Last month, AP journalists followed and filmed trucks loaded with freshly peeled shrimp from the Gig shed to major Thai exporting companies and then, using U.S. customs records and Thai industry reports, tracked it globally. They also traced similar connections from another factory raided six months earlier, and interviewed more than two dozen workers from both sites.

U.S. customs records show the shrimp made its way into the supply chains of major U.S. food stores and retailers such as Wal-Mart, Kroger, Whole Foods, Dollar General and Petco, along with restaurants such as Red Lobster and Olive Garden.

It also entered the supply chains of some of America’s best-known seafood brands and pet foods, including Chicken of the Sea and Fancy Feast, which are sold in grocery stores from Safeway and Schnucks to Piggly Wiggly and Albertsons. AP reporters went to supermarkets in all 50 states and found shrimp products from supply chains tainted with forced labor.

European and Asian import and export records are confidential, but the Thai companies receiving shrimp tracked by the AP all say they ship to Europe and Asia as well.

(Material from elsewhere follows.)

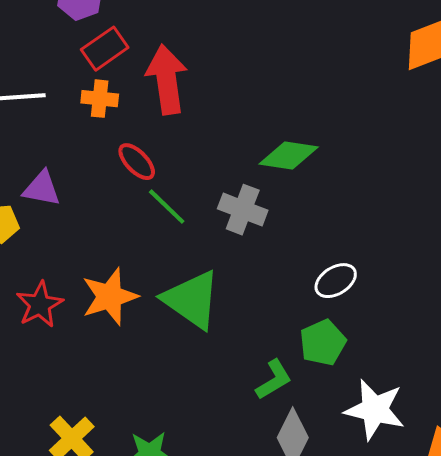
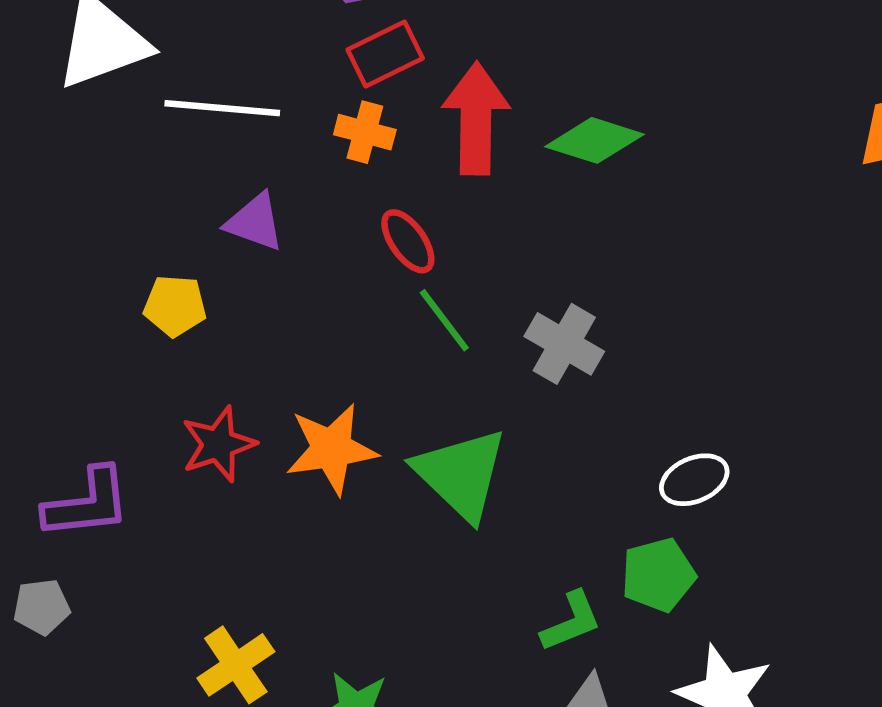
green diamond: (289, 156) -> (594, 140), moved
purple triangle: (42, 189) -> (255, 222), moved

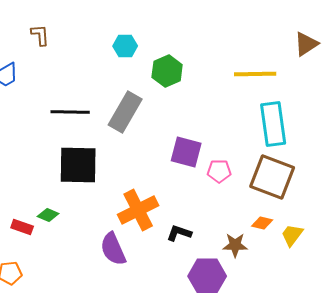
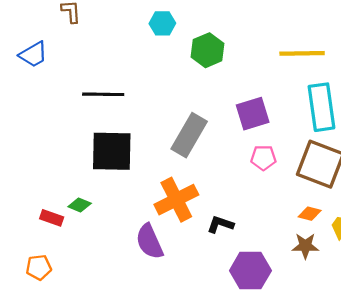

The only way to stop this is to hold supermarkets legally accountable for their supply chains. This is the correct moral argument and the correct legal argument. Corporations can’t lie and say they don’t know or don’t have control–they know very well where this shrimp comes from. The journalists tracked the whole thing! The stores have to be punished for buying slave-made goods. It’s not that we can expect Kroger to operate its own shrimp boats, but they have to be made to become active participants in the global war against slavery instead of the more than willing beneficiaries of slave labor. This is why we need new laws and regulations over imports that place the U.S. directly on the side of dignified lives for global workers. It is stories like this that made me write Out of Sight. If we aren’t outraged by our food produced by actual slaves and we become complicit with this system even after we know about it, then what kind of people are we? This is why I think it’s so important to think through the legal remedies to these problems instead of just relying on leftist shibboleths about solidarity or vaguely complaining American unions should do more. We have avenues to help make that change and we can try to activate those levers through the introduction of new laws, the enforcement of current laws, and the creation of new regulations. Unfortunately, we have great enemies in this, which are the Republican Party and American corporations. But they can be defeated and forced to acquiesce. Banning all seafood imports from Thailand until their companies agreed to international independent monitoring would be a good first step.